WORK REQUEST.
First find the line with "right shoulder: (190, 283)" in the entries below, then set down exactly every line through the line with "left eye: (271, 214)", that line included.
***
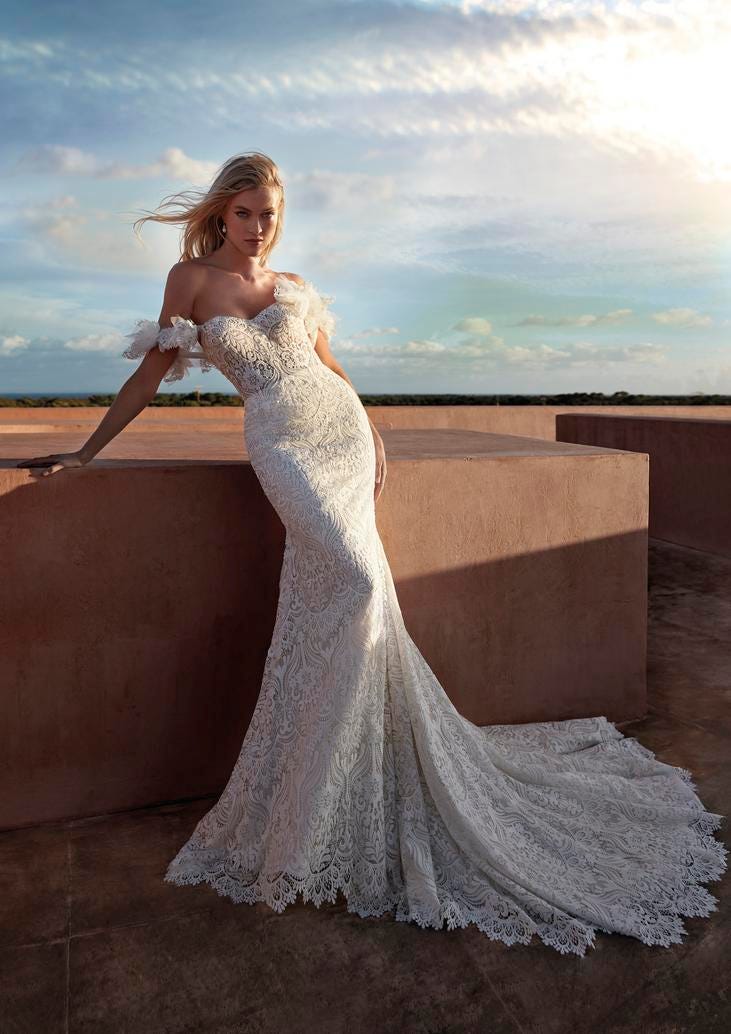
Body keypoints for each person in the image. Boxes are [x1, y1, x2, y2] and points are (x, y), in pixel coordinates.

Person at [17, 151, 728, 957]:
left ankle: (351, 771)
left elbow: (328, 370)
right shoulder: (190, 283)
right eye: (247, 212)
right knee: (354, 584)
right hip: (281, 445)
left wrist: (375, 432)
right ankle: (328, 781)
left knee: (355, 590)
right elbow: (149, 378)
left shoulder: (295, 286)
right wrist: (85, 451)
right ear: (222, 215)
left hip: (340, 434)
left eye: (271, 214)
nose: (260, 226)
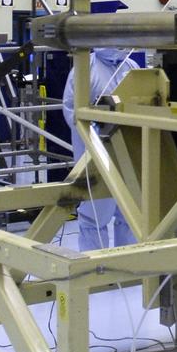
***
WRITTEN RESPONSE.
right shoulder: (190, 283)
right eye: (247, 212)
right knee: (354, 584)
right hip: (281, 445)
left wrist: (375, 432)
right ankle: (328, 781)
left knee: (355, 590)
right elbow: (149, 378)
left shoulder: (295, 286)
right wrist: (85, 451)
right ear: (222, 215)
left hip: (340, 434)
left eye: (271, 214)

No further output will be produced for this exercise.